» **WHAT IS REQUIRED**
Would you retype the whole listing exactly, leaving its pictures out?

» **INPUT DATA**
※ ※ ※

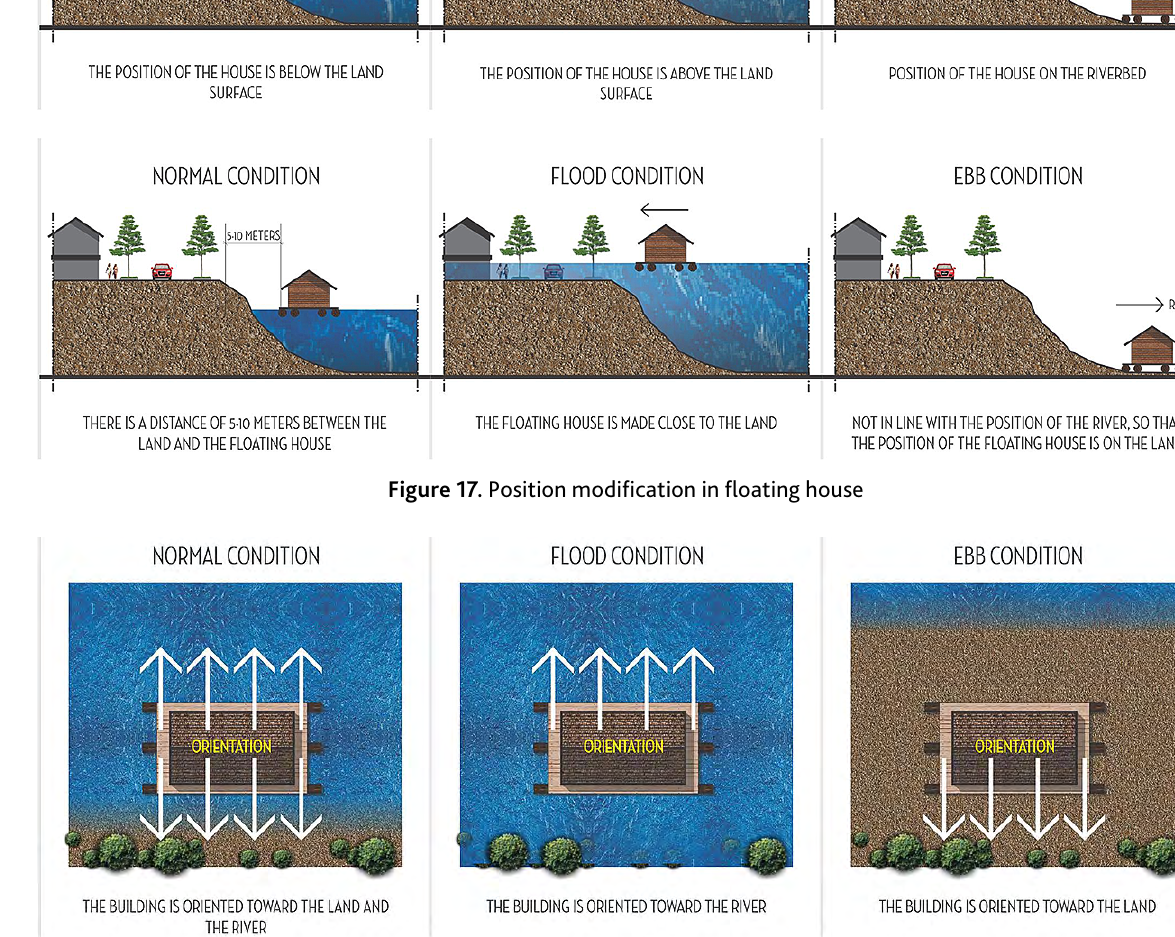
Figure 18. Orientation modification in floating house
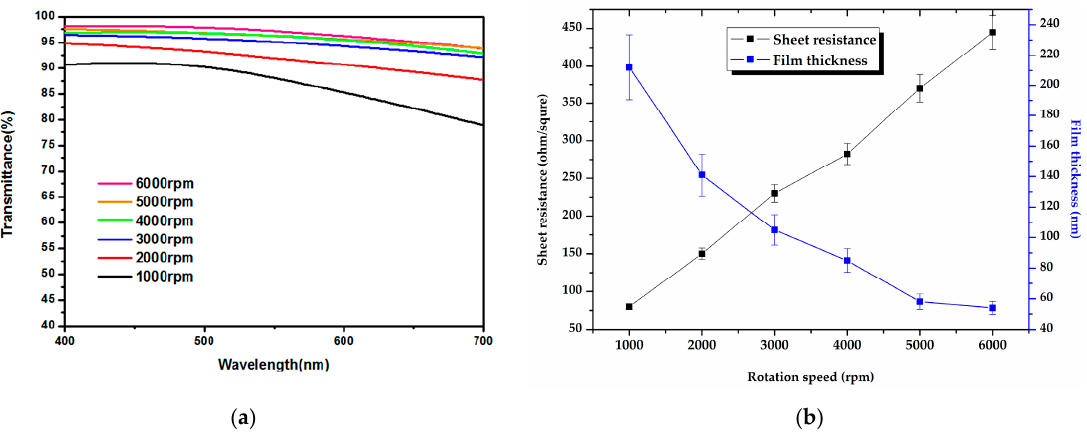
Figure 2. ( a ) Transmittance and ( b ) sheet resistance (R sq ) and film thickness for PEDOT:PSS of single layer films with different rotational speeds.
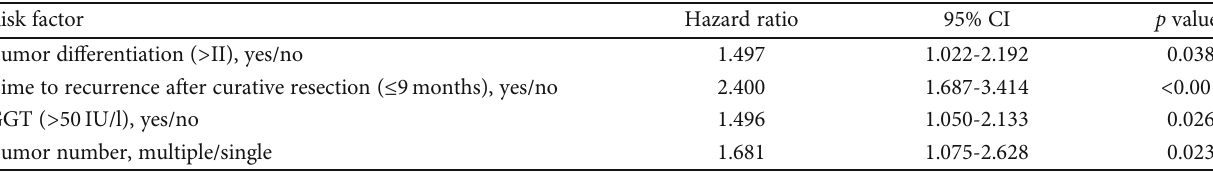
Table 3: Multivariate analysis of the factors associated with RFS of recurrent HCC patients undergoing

※ ※ ※

» **OUTPUT BELOW**
Figure 18. Orientation modification in floating house
Figure 2. ( a ) Transmittance and ( b ) sheet resistance (R sq ) and film thickness for PEDOT:PSS of single layer films with different rotational speeds.
Table 3: Multivariate analysis of the factors associated with RFS of recurrent HCC patients undergoing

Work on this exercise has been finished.